Do you speak Hadoop? What you need to know to get started.
It’s a funny word. You have only a vague notion of what it is. You’ve heard that it takes a lot of work but is potentially beneficial. Maybe if you learned more about it you too could enjoy its benefits. But even if you wanted to try it, you wouldn’t even know where to start.
If it isn’t obvious, I’m talking about Hadoop. Not Zumba.
Google first described Hadoop 10 years ago—an eternity in technology—but it is only recently that the rest of us have begun to explore its potential. Even as businesses and government agencies have built Hadoop solutions, it remains a source of confusion to many. In order to assess its potential, IT managers must first understand what Hadoop is.
Hadoop is not just one thing. It is a combination of components that work together to facilitate cloud-scale analytics.
Hadoop provides an abstraction for running analytics on a cluster of commodity hardware when there is too much data for a single machine. The analytics program need not know about the cluster, how work is divided across it, nor the vagaries of cluster management. If a machine fails, Hadoop handles that.
HDFS stands for the Hadoop distributed file system. It’s optimized for storing lots of data across a computing cluster. Users simply load files into HDFS, and it figures out how to distribute the data. Virtually all interactions with Hadoop involve HDFS directly or indirectly.
MapReduce is often mistaken for Hadoop itself, but in fact it is Hadoop’s programming model (commonly in Java) for analytics on data in HDFS. To understand the conceptual foundations of MapReduce, imagine two relational database tables—one for bank accounts and the second for account transactions. To find the average transaction amount for each account, a user would “map” (or transform) the two original tables to a single dataset via a join.
Then all the individual transaction amounts with the same account number would be “reduced” (or aggregated) to a single amount via a “GROUP BY” clause. MapReduce allows users to apply precisely these same concepts to a large data set distributed across a cluster, but the operations can be quite slow as files are continually read and written.
Hive allows users to project a tabular structure on the data so they can eschew the MapReduce API in favor of a SQL-like abstraction called HiveQL. Anyone used to SQL staples like “CREATE TABLE,” “SELECT,” and “GROUP BY” will find HiveQL eases the transition to Hadoop. Familiar abstraction aside, Hive queries run as MapReduce jobs under the hood.
There are other notable components in Hadoop:
HBase. The Hadoop database and an example of the so-called NoSQL databases described in a previous column.

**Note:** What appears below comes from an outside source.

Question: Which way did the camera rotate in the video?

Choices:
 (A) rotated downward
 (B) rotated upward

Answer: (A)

Zookeeper. A centralized service for coordinating activities among the machines in the cluster.
Hadoop Streaming. A MapReduce API that lets developers use popular scripting languages (e.g. Ruby or Python).

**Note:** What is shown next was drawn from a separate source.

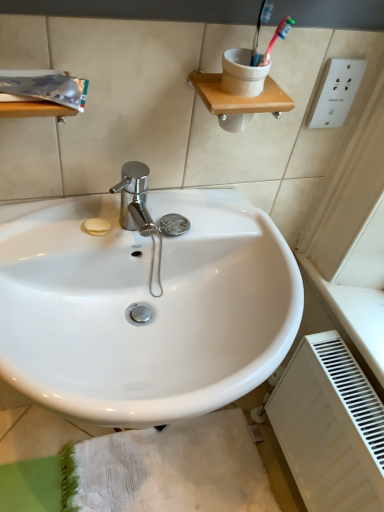
Find the location of a particular element. Image resolution: width=384 pixels, height=512 pixels. vacant space situated above white matte radiator at lower right (from a real-world perspective) is located at coordinates (349, 385).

Pig. An analytic abstraction similar to Hive but with a query syntax called Pig Latin (yes, seriously), which prefers a scripting pipeline approach to the SQL-like HiveQL.
As powerful as it is, many aspects of Hadoop remain too low-level, error-prone and slow for developers who need higher levels of abstraction. Cascading enables simpler and more testable workflows for multiple MapReduce jobs. Apache Spark lets developers treat data sets like simple lists and uses cluster memory to make jobs run faster. A companion project to Spark, Shark, similarly uses memory to make Hive queries run faster.

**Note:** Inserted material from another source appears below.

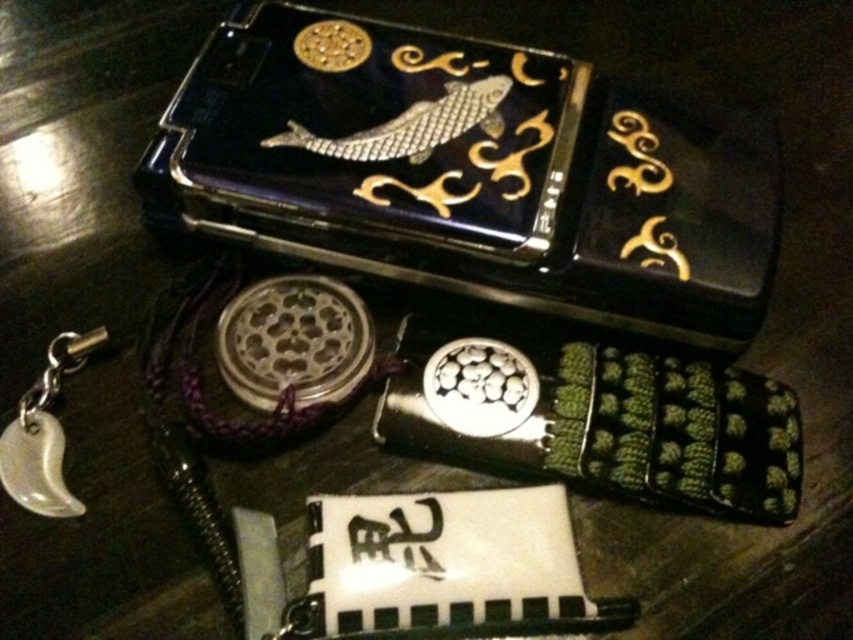
Find the location of a particular element. This screenshot has height=640, width=853. black lacquer box at upper center is located at coordinates (473, 172).

Is point (595, 273) in front of point (41, 458)?

No, (595, 273) is behind (41, 458).

Locate an element on the screen. This screenshot has width=853, height=640. black lacquer box at upper center is located at coordinates [x=473, y=172].

In order to click on black lacquer box at upper center in this screenshot , I will do `click(473, 172)`.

Apache Accumulo was originally built by the National Security Agency to supplement HBase with cell-level security. Numerous projects, including the analytics and visualization tool Lumify, are built on Accumulo.
In 2010, Google wrote a paper on Dremel, which facilitates fast queries on cloud-scale data. Dremel supports Google’s BigQuery product and has never been released, but Cloudera’s Impala and MapR’s Apache Drill are open-source implementations.
With network data (e.g. SIGINT or financial transactions) requiring graph analytics, MapReduce can be especially slow. A popular alternative programming model is Bulk-Synchronous Parallel (BSP), which abandons disk I/O for messages sent along the network. Apache Hama and Apache Giraph both use BSP to support graph analytics, and Titan is a graph database that uses HBase and other backends to store cloud-scale graphs.
While these tools excel with batch analytics, and what about analytics on data streaming from a feed like a message queue or Twitter? Apache Storm and Spark Streaming can help there.
All these tools leverage existing Hadoop artifacts like HDFS files and Hive queries. For example, I have written analytics with Spark against an existing HBase table.
Hopefully you can now assess Hadoop to see if it has a place in your enterprise. As for me, I am still trying to wrap my head around Zumba.